O IRC não mudou nada, ele é perfeitamente adaptado para seu meio, mas seu meio vem morrendo. O mundo underground não é mais o que era, o usuário novato não quer se aventurar nas vielas escuras da linha de comando, os clientes “gráficos” sempre jogam o usuário de volta às linhas de texto, onde serão cruelmente devorados por gente que odeia os “n00bs”. O IRC nada confiante sem perceber que seus domínios cada dia encolhem mais. Como ninguém se aventura nas profundezas, ele se ilude e convence que é o Rei dos Mares, quando no máximo venceu por WO.

 

tutubaraoChat do UOL

Enquanto as telecomunicações evoluíram do orelhão pro iPhone, enquanto meu PC saiu de 4MB para 4GB de RAM o Chat do UOL é o mesmo, com uma firula ou outra a mais. Pode, Arnaldo?

◆ **Dados fornecidos**
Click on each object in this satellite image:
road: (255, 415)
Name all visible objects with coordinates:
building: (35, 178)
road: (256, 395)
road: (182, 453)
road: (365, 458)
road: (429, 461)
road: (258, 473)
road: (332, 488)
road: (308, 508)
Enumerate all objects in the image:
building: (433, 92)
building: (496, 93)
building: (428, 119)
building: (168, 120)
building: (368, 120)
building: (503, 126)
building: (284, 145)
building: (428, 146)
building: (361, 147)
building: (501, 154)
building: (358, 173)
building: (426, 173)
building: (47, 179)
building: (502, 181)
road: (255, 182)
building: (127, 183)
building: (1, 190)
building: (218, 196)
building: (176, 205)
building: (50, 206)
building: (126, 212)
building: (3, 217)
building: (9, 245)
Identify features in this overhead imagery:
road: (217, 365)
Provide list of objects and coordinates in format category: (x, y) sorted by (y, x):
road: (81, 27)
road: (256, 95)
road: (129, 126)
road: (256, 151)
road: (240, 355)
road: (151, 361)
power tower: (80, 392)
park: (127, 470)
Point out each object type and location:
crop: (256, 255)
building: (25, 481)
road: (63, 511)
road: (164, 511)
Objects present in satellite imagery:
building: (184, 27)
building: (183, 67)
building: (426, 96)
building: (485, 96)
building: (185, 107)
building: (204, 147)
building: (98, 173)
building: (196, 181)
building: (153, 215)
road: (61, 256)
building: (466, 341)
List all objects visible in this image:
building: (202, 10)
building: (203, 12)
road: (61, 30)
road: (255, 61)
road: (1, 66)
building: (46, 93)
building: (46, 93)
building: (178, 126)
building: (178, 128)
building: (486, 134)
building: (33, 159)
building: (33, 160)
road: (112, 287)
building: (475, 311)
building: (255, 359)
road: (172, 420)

◆ **Instrução 1**
Cite o trecho do texto sobre o IRC e o Chat do UOL, começando em "O IRC não mudou" e terminando em "venceu por WO.".
◆ **Instrução 2**
Resuma em duas frases o texto sobre o IRC e o Chat do UOL.
◆ **Instrução 3**
Dê, por favor, a continuação do texto sobre o IRC e o Chat do UOL a partir do ponto em que ele termina.

◆ **Resultado da tarefa 1**
O IRC não mudou nada, ele é perfeitamente adaptado para seu meio, mas seu meio vem morrendo. O mundo underground não é mais o que era, o usuário novato não quer se aventurar nas vielas escuras da linha de comando, os clientes “gráficos” sempre jogam o usuário de volta às linhas de texto, onde serão cruelmente devorados por gente que odeia os “n00bs”. O IRC nada confiante sem perceber que seus domínios cada dia encolhem mais. Como ninguém se aventura nas profundezas, ele se ilude e convence que é o Rei dos Mares, quando no máximo venceu por WO.

◆ **Resultado da tarefa 2**
O IRC não mudou e segue adaptado ao seu meio, mas esse meio vem morrendo, pois o usuário novato não quer se aventurar na linha de comando e os clientes gráficos o devolvem às linhas de texto, onde é devorado por quem odeia os novatos. Enquanto as telecomunicações e os PCs evoluíram, o Chat do UOL continua o mesmo, com uma firula ou outra a mais.

◆ **Resultado da tarefa 3**
Darwin diz que pode. Em time que está ganhando não se mexe. O Tubarão é basicamente o mesmo nos últimos 100 milhões de anos. Nós nem sonhávamos em deixar de ser ratinhos patéticos e a Evolução já tinha chegado ao modelo supremo de predador aquático. Até a hidrodinâmica foi tão bem resolvida que outras espécies a kibaram, vide golfinhos.

O segredo do sucesso do tubarão é ser soberbamente adaptado a seu meio E seu meio não ser um nicho. Os chats do UOL ou do Terra individualmente comportam mais usuários simultâneos que o Second Life.

temcam

Há um equilibro entre expectativas dos usuários e complexidade de uso. Poucas interfaces são mais universais que o telefone. Mesmo com a mudança do pulso para o tom, do disco para o teclado a curva de adaptação foi zero. Os webchats atingiram esse equilíbrio. Não adianta oferecer um monte de recursos se o sujeito não pode entrar e sair falando. Também não adianta entrar, sair falando e descobrir que enquanto não aprendar a usar os 2432 recursos do serviço, você será visto como um usuário de segunda classe.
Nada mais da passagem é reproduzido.